Supplied passage:
These things have been happening for years though.

I think a novel approach is needed. Or just getting so many women active in protesting etc etc that it becomes too time consuming to drop.

Metoo, nothing happened.
Warboys. Total police fuck up then were going to release him. Which was a CPS fuckup.

Upskirting not illegal till recently and that took a hell of a fight.

Rape stats - charged- appalling.

Increasing push to get anon for those accused even after charge.

Recent defence of rough sex being used all the time and accepted by judges etc. Needed a change in law to stop it.

Recent thing with girls in school getting sexually assaulted raped in huge numbers. Schools not acting. Police not called. Ditto universities etc.

Rotherham etc big outcry victims treated terribly in different ways over the years. Still going on apparently. The gangs.

How the fuck we change society to. Want change rather than saying oh terrible after. And then nothing changes. Dunno...

NiceGerbil · 11/07/2021 02:43

I think the police are the start.

Genuine change. More women. Yes they can be awful but overall more interested than men. Yes some men are interested. Have to put that or will get told off.

Get women's groups in. Training. Carefully pick officers to handle this. Maybe get victims who are ok with it to tell their stories.

Encouraging reporting of the sort of awful things we know are said about sex crime reporters.

Come down really hard on those in the police who commit offences like coercing vulnerable women into sex, sexist abuse of colleagues etc etc etc. Investigate thoroughly and fast. Not taking years.

In fact they need to root out the whole culture.

Misogyny, homophobia. Classism. Assumptions about victims and those accused based on jobs position in society etc.

Racism here in London has been and continues to be a massive issue.

It's massive. As a bog standard person I wouldn't know where to start.

And loads of stuff from victims spells large that criticism is not listened to or acted on. It's defence mode.

RickiTarr · 11/07/2021 03:20

@NiceGerbil

I can't find a post from jonsnow on the thread.

I keep not being able to find posts referenced by others very strange.

Saved data entries
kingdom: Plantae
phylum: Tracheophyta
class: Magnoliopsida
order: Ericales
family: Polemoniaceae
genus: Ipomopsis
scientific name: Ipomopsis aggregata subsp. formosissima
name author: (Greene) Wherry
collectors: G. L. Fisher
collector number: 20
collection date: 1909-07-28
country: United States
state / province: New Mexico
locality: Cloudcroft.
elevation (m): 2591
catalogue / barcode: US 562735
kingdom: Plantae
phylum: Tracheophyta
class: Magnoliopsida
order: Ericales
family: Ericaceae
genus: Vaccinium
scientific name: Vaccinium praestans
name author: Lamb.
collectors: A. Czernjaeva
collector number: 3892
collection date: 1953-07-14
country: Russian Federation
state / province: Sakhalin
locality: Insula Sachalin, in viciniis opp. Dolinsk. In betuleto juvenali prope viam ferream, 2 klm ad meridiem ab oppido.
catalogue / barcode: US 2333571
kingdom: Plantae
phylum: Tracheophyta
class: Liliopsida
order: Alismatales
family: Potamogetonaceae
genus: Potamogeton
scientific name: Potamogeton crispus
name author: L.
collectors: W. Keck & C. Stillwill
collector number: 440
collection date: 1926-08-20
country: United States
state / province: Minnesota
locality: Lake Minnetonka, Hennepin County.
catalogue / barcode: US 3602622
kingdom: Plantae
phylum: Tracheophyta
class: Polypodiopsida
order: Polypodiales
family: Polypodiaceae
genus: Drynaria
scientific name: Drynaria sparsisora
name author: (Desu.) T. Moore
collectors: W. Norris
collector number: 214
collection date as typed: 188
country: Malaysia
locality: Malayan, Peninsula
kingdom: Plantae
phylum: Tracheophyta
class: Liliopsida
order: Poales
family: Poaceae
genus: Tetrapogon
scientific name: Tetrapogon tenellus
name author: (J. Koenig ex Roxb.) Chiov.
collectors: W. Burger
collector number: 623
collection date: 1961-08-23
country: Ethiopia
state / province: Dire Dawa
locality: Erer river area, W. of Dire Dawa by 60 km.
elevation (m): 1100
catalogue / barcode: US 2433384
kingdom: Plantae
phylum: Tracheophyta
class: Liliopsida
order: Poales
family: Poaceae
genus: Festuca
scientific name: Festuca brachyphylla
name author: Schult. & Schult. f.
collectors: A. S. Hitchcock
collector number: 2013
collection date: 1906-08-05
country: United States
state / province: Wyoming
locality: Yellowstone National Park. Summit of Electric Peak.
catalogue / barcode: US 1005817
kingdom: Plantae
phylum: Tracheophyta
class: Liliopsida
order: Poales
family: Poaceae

Directions for this task:
Please reproduce the part of the forum discussion above that opens with the words containing "Recent defence of" and closes with "are the start.".

Solved problem:
Recent defence of rough sex being used all the time and accepted by judges etc. Needed a change in law to stop it.

Recent thing with girls in school getting sexually assaulted raped in huge numbers. Schools not acting. Police not called. Ditto universities etc.

Rotherham etc big outcry victims treated terribly in different ways over the years. Still going on apparently. The gangs.

How the fuck we change society to. Want change rather than saying oh terrible after. And then nothing changes. Dunno...

NiceGerbil · 11/07/2021 02:43

I think the police are the start.